*** Passage Section Begins ***

And here's the batch on my homemade curing tray, all stamped up. Thanks again to nframe, that saran wrap trick works like a charm. I had almost abandoned my beautiful paisley stamp from Etsy, but with this stamping technique, it comes out perfectly every time.


----------



## sue1965 (Mar 2, 2016)

Great looking soap!  Love the colors!


----------



## likeablelady (Mar 2, 2016)

Oh wow, I just love this.... it's just beautiful


----------



## galaxyMLP (Mar 2, 2016)

Really regal looking soaps navigator. :mrgreen:


----------



## CaraBou (Mar 2, 2016)

So nice! Love them nav.


----------



## Soapsavvy (Mar 3, 2016)

Those are absolutely stunning. great job!!!


----------



## newbie (Mar 4, 2016)

Love both the swirl and the stamps. It is true that the mica swirls come off in the first wash or two but it's still pretty and fun to do. I figure it's like make-up, superficial only but adds a little glam for the night.


----------



## dibbles (Mar 4, 2016)

So pretty Navigator, and your stamps are perfect!


----------



## Hai_Uyen (Mar 10, 2016)

Just gorgeous!


----------



## penelopejane (Mar 10, 2016)

Lovely navigator!


----------



## niclycha (Mar 16, 2016)

That is beautiful navigator


----------

*** Passage Section Ends ***
*** Data under study Section Begins ***

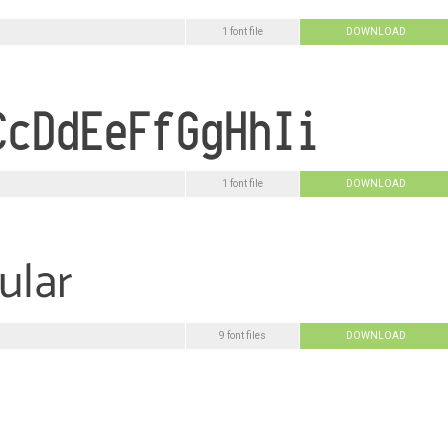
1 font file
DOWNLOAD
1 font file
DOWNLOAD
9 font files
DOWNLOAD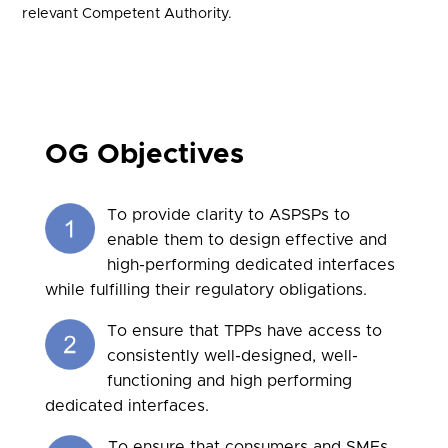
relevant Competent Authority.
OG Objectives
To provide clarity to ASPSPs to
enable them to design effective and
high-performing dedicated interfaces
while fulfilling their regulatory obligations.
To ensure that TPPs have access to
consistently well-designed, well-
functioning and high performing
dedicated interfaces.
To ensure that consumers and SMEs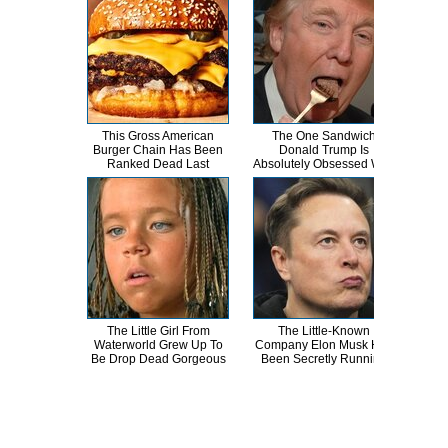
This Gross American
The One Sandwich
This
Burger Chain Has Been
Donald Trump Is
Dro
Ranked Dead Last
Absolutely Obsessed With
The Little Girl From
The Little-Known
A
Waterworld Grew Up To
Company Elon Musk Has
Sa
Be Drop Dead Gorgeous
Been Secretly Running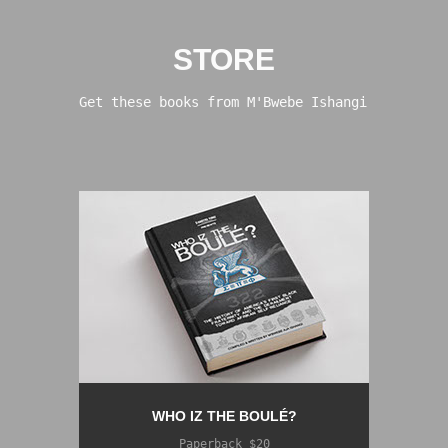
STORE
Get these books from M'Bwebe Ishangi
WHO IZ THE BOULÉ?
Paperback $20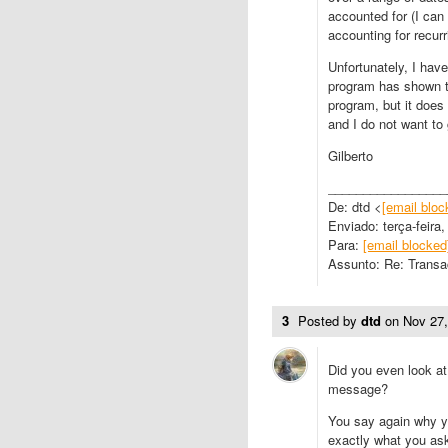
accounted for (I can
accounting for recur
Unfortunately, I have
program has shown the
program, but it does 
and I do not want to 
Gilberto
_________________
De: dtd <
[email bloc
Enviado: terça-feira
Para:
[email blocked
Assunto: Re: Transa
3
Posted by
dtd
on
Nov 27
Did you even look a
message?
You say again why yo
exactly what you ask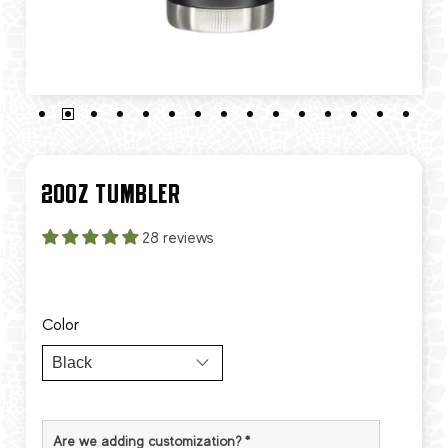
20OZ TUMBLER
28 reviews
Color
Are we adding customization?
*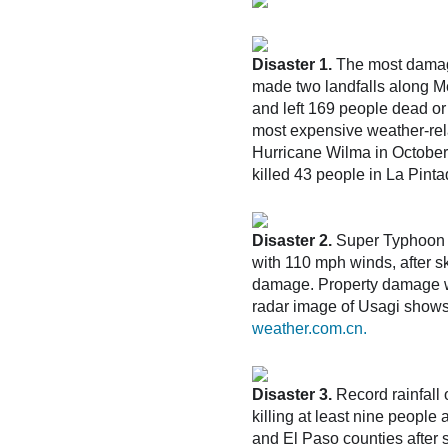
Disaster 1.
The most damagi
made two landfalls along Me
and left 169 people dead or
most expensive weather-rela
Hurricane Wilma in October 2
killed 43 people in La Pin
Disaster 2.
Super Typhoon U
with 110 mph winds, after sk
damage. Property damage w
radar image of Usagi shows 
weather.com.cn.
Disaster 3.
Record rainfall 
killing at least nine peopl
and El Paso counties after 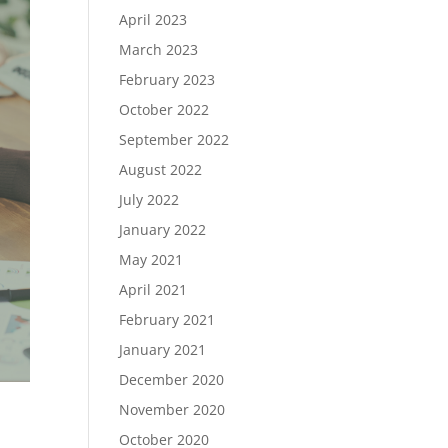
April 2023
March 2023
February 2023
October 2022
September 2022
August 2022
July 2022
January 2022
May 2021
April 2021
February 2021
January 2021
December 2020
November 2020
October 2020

*** Data under study Section Ends ***

What to do: Write out the soap-stamping thread word for word, from "And here's the" up to and including "Love the colors!". The data above play no part in what is asked here.

Answer below:
And here's the batch on my homemade curing tray, all stamped up. Thanks again to nframe, that saran wrap trick works like a charm. I had almost abandoned my beautiful paisley stamp from Etsy, but with this stamping technique, it comes out perfectly every time.


----------



## sue1965 (Mar 2, 2016)

Great looking soap!  Love the colors!